Edge cases and failure modes
Insufficient codebase access: If the available code is a small snippet (under ~150 lines) or a single file with no architectural context, say so explicitly at the top of the report and flag all scores as LOW CONFIDENCE. Provide the best available analysis but recommend a full-codebase run.
Hybrid products: Many real products span two modes. The skill must still return a Primary Mode — tie-breaking is not permitted. When scores are close, the tiebreaker is "where does the value proposition land in the first user interaction?" — the mode that best describes the product's opening move is primary.
Non-AI codebases: If the codebase contains no model calls, no AI APIs, and no generation or inference logic, return a one-paragraph report stating that no AI value mode classification is possible and explain what was found instead.
Internal tooling vs. commercial product: The four modes were defined for commercial AI products sold to enterprise buyers. Internal developer tools, infrastructure libraries, and research codebases may not map cleanly. When this is the case, note it explicitly and apply the framework as far as it applies, with the caveat stated.
Output
The final output is the verdict report as defined in references/verdict_schema.md,
written directly to the conversation (not saved to a file unless the user asks).

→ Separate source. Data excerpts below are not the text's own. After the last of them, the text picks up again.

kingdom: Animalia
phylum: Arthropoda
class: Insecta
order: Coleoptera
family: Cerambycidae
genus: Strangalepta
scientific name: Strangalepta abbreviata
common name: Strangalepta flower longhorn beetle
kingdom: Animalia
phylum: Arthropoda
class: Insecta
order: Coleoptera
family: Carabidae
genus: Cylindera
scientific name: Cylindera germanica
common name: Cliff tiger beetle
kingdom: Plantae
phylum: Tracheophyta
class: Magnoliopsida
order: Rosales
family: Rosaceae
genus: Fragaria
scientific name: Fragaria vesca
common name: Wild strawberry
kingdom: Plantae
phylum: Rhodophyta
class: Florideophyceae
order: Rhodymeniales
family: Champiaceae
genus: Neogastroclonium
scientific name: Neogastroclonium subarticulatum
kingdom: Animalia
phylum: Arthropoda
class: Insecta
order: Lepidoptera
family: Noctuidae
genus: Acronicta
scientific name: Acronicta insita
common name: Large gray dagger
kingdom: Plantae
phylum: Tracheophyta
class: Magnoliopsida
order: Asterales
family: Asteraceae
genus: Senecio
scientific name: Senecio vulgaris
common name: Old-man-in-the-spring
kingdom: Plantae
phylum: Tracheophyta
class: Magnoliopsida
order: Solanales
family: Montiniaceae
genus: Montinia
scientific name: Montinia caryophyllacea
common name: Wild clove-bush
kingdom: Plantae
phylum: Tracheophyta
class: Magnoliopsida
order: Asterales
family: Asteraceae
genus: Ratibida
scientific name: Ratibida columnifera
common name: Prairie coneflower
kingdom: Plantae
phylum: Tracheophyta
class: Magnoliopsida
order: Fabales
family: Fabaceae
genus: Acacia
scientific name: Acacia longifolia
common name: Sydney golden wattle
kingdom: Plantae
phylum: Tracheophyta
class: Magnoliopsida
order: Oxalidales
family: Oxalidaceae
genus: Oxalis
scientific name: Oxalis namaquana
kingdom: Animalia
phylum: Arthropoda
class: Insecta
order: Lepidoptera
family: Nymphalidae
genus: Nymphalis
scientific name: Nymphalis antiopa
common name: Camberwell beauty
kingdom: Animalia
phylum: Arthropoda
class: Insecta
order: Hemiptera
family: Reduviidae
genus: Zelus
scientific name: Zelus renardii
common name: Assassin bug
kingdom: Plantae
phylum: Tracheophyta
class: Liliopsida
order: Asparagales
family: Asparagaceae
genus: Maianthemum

No preamble, no meta-commentary about the skill or the process. Begin directly
with the report header.
If the user requested the diagram form (Step 4), the output additionally
includes one self-contained HTML infographic file rendered per
references/infographic_template.md, with its saved path reported after the
prose report.
Compatibility and installation
This skill follows the agentskills.io open SKILL.md standard and runs on any agent that reads it.
Tested / supported agents
- Claude Code (Anthropic)
- GitHub Copilot — VS Code agent mode and Copilot CLI
- Cursor (manual placement)
- Codex CLI (OpenAI)
- Any agent that reads the agentskills.io open standard
Install paths (personal | project)
- Claude Code:
~/.claude/skills/|.claude/skills/ - GitHub Copilot (VS Code & CLI):
~/.copilot/skills/|.github/skills/ - Codex CLI:
~/.codex/skills/|.codex/skills/ - Cursor:
~/.cursor/skills/|.cursor/skills/
Place this folder (named detect-ai-value-mode-from-codebase) in one of the
paths above so the folder name matches the skill name.
Invocation
/detect-ai-value-mode-from-codebase .
/detect-ai-value-mode-from-codebase <github-or-gitlab-url>
Or simply describe the intent (for example, "what value mode is this codebase?") and the agent will trigger the skill from its description.
Attribution
The four value modes (Amplifier, Substitute, Job Creator, Democratiser) are drawn from the Enterprise AI Adoption Framework attributed to Derley Morais (Iron Flow). This skill packages that framework as an analysis workflow; the framework itself remains the property of its author.